Instructions to follow => Using the records below, locate all lines containing "картина" and return them.
** Records supplied follows **
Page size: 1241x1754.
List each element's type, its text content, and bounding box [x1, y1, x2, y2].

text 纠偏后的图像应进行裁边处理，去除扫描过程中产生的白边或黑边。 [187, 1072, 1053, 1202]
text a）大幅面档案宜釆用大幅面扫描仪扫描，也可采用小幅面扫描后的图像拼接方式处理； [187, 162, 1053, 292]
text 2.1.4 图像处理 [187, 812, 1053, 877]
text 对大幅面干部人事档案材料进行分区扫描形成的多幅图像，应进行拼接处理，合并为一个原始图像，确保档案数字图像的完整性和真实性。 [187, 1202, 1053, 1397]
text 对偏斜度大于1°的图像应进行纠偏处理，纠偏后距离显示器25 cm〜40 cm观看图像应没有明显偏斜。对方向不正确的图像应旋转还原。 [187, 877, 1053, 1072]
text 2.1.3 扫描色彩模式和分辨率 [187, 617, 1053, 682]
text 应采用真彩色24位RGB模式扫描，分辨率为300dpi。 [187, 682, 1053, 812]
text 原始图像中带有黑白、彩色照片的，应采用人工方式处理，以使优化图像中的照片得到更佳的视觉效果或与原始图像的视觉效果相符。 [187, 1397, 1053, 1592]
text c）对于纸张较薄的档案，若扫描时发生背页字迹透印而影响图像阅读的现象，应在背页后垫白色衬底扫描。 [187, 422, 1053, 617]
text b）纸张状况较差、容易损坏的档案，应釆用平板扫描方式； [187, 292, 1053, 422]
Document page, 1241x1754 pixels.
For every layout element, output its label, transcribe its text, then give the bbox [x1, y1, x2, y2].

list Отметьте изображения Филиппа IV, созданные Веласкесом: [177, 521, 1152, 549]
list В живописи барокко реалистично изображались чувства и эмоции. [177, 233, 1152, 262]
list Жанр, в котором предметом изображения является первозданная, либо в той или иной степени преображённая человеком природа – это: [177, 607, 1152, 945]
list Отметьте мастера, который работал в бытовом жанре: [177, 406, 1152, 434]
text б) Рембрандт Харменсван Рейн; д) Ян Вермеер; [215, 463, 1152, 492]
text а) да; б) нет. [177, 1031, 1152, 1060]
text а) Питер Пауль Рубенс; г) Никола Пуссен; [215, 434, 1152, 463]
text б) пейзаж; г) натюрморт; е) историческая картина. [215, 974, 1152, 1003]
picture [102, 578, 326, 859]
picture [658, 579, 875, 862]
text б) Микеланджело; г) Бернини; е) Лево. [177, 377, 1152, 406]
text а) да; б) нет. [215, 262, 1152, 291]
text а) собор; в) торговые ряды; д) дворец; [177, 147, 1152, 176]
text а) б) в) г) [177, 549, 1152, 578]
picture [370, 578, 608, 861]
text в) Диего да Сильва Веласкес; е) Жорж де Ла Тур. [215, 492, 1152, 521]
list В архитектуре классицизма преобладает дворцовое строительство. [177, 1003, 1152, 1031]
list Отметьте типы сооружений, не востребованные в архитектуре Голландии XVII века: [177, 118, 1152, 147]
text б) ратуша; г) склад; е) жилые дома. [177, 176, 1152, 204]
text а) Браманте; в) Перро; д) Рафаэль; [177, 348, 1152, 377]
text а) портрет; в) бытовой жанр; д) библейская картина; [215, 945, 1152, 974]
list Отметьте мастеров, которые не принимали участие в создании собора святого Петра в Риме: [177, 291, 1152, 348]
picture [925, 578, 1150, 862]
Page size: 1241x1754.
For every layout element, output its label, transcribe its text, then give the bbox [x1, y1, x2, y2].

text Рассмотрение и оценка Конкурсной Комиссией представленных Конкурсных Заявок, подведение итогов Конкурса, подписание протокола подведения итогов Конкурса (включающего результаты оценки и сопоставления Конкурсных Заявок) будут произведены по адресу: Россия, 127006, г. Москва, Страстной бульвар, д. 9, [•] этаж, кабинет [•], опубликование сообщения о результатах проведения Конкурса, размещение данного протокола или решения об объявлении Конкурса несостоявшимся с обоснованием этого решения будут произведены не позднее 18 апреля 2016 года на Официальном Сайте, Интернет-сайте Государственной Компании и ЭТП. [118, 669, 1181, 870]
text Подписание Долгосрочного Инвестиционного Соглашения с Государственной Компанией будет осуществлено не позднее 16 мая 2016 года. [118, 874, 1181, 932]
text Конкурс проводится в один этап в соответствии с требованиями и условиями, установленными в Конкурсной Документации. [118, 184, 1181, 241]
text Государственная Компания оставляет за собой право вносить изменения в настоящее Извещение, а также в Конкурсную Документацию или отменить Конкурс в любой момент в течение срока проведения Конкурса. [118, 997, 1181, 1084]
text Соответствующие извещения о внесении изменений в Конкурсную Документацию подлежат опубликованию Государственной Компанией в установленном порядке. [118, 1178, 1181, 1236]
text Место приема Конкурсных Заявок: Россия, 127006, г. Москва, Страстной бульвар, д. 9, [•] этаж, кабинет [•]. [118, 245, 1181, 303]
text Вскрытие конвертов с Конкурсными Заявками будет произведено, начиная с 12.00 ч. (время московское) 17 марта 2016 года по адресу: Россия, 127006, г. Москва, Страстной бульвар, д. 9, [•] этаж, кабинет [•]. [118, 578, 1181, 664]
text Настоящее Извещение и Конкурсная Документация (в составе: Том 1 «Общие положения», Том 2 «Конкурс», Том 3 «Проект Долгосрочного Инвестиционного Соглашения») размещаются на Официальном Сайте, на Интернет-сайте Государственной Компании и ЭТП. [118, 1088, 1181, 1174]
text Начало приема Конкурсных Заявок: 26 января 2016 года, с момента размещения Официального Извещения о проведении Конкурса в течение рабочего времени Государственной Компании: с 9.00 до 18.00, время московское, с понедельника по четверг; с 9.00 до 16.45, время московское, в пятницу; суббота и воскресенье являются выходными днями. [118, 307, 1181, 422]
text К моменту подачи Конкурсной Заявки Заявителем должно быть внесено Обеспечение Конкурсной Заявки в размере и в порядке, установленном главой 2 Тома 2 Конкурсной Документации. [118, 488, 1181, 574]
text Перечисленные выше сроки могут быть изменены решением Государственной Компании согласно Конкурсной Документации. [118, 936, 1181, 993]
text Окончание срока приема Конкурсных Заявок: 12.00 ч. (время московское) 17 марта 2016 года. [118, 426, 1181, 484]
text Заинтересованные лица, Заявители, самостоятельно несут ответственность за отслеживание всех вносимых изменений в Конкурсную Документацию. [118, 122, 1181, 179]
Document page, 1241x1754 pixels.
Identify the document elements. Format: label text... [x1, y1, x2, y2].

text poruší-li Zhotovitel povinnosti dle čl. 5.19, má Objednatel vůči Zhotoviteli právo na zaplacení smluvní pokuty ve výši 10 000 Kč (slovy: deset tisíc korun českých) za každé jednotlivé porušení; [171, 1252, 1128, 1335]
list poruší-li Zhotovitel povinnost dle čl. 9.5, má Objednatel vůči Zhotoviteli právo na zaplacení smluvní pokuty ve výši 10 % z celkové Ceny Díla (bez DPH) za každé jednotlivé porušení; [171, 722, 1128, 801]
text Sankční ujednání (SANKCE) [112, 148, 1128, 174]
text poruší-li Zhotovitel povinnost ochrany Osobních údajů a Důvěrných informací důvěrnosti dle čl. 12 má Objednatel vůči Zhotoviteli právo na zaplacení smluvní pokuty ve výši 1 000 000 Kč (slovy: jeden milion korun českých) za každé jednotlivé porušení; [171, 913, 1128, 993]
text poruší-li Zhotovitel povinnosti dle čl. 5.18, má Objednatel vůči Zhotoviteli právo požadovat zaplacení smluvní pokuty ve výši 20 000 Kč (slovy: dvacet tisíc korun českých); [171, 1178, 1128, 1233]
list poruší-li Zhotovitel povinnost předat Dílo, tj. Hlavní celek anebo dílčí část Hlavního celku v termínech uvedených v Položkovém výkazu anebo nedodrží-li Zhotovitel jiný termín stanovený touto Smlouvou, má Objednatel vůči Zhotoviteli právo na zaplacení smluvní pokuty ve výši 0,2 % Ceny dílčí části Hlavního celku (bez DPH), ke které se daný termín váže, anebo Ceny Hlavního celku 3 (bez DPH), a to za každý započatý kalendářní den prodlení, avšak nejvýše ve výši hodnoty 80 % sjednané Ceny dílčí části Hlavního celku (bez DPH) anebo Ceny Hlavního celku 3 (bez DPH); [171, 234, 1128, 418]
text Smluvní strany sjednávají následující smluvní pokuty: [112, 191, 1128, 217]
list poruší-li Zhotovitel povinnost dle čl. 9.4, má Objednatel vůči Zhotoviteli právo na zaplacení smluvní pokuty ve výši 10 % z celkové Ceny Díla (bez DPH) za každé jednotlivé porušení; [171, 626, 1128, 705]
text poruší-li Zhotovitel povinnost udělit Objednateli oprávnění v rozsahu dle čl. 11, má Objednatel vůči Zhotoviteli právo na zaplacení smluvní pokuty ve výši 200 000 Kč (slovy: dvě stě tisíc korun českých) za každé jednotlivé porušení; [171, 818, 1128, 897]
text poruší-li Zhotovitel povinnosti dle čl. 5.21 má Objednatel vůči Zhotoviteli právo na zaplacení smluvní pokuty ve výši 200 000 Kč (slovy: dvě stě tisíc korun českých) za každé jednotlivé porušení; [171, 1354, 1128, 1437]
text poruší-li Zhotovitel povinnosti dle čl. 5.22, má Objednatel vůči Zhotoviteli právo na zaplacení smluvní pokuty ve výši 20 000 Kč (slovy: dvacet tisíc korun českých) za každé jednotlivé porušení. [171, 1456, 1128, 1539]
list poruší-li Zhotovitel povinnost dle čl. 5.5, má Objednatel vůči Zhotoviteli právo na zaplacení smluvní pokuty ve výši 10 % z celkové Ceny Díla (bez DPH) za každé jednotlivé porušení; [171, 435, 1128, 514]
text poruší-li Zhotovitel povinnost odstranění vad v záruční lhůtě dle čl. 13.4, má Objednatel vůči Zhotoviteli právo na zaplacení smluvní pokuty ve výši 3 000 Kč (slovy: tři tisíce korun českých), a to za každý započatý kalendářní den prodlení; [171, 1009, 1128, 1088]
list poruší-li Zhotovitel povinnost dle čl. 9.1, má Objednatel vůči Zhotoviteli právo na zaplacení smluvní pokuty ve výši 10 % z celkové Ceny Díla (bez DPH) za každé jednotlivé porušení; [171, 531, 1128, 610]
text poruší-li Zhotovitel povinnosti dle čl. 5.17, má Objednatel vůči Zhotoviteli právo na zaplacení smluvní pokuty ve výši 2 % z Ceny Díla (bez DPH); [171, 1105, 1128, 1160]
** End of Records supplied **
Finished exercise =>
text б) пейзаж; г) натюрморт; е) историческая картина. [215, 974, 1152, 1003]
text а) портрет; в) бытовой жанр; д) библейская картина; [215, 945, 1152, 974]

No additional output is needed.